Success, Your Way
If you’re like most riders, you’ve occasionally become frustrated with your apparent lack of progress or lost your perspective on how(or even whether) riding fits into your life. Perhaps you’ve achieved some success, only to find yourself succumbing to the stresses of having to “measure up” instead of savoring your good fortune.
As a sport psychologist, I’ve had the opportunity to work with several U.S. Equestrian Team long-listed dressage riders as well as with a few international-level jumper riders. Although elite riders seem to intuitively understand and use such “mental skills” as goal-setting, visualization and positive self-talk to help them control performance anxiety(“show nerves”). They are just as apt as other riders to struggle with issues related to goal-setting and achievement. In this article, I’ll share strategies that I’ve used to help riders set and reach goals they can live with.
When I worked with some of the long listed riders before the 1996 Olympics, I found that next to coping with the high levels of stress inherent in top-level competition, one of their biggest challenges was dealing with some of the specific stresses of trying to make the team. Reactions ranged from feeling of conflict about significant personal sacrifices, to fear of becoming a more visible target of criticism. It takes a mentally tough competitor to make it at this level, and that includes finding the strength and resilience to regroup when you’re faced with new or unexpected challenges.
My work with some of these riders included a process called values clarification, which entails examining one’s goals and deciding whether the steps needed to attain one’s goals align with one’s ethics and priorities. After going through the process, a few decided that the price of qualifying for the Games was too high for them personally, despite the potential benefit. They discovered that making the team wasn’t worth it to them and that competing in the Olympics was’t their primary reason for riding. The process helped them to reassess and redefine their goals. They were OK with those revised and slightly less lofty aspirations.
If you’ve arrived at the proverbial bend in the road in your own riding career and are feeling inexplicably conflicted about what it’s taking to attain that goal you always thought you wanted to achieve, you too, may benefit from the values clarification process. Make a list of the pros and cons involved in taking that next step. For instance, possible pro might be ” realizing my dream of competing in the championships” or “the chance to study with a famed trainer whom I’ve always admired.” Possible cons might be “time spent away from home and my family” or significant drain on my savings.” Then it’s time to ask yourself a hard question: Will the attainment of your goal be worth the sacrifices? You may decide that the pros outweigh the cons, or you may choose to pull back and be satisfied with what you’ve accomplished instead of forging ahead.
Surmounting a Slump
We’ve all heard of baseball players’ struggling to get out of “slumps”-frustraing periods during which they just can’t seem to perform well, no matter what. Serious riders also can suffer from slumps. During a slump, the rider knows she’s capable of a higher standard of performance but can’t achieve it.

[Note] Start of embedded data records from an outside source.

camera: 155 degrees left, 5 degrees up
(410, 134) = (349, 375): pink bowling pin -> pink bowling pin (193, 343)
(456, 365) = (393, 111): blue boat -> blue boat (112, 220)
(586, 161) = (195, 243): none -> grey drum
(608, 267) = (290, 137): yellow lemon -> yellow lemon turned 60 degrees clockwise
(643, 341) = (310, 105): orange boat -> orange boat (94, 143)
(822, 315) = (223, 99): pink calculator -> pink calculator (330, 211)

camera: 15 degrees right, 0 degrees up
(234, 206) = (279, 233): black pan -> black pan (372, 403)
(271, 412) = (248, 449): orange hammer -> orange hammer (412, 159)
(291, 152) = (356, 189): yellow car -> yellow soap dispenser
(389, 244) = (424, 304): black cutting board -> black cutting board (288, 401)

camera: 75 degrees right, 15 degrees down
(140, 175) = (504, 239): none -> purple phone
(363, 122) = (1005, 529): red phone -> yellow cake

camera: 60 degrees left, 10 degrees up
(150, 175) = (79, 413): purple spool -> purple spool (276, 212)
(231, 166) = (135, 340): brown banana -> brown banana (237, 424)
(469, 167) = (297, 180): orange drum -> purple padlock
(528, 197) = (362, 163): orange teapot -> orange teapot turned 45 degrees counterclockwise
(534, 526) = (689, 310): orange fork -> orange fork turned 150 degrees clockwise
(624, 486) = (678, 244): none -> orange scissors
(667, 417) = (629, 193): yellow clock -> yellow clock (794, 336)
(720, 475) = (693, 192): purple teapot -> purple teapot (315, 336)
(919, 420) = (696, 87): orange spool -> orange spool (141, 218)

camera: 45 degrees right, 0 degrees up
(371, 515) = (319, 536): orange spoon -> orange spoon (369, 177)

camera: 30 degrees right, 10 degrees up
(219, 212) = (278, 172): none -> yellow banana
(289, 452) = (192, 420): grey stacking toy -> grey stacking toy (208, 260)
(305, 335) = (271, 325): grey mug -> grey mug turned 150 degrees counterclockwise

Some slumps are accompanied by boredom or lack of motivation. Others are related to life stage changes, during which the rider is reassessing life goals. For instance, what if the rider has fallen in love and has decided that marriage and family are now important? How does she fit those in with her competition schedule?
A slump also can be the result of training too hard for too long, with not enough reward. This phenomenon is called staleness syndrome or classic burnout and happens when, for a long period of time, you get less out of an activity than you put into it. Burnout can even result in clinical depression, with concomitant diminished confidence and motivation.
Some drops in performance are normal and do not necessarily indicate a slump. For example, if you make a significant change in your riding or training-say, in an attempt to eradicate a bad habit or unwanted response-your riding may suffer on the short term as you work to replace ingrained behaviors with new ones. This is part of the normal learning process.
If your discouragement with your performance is insidious and not rooted in a deliberate change in behavior, it can be tricky thing to sort it all out and to come up with a solution. A sport psychologist with clinical expertise can help you sort out the possible causes and can give you strategies for overcoming your slump.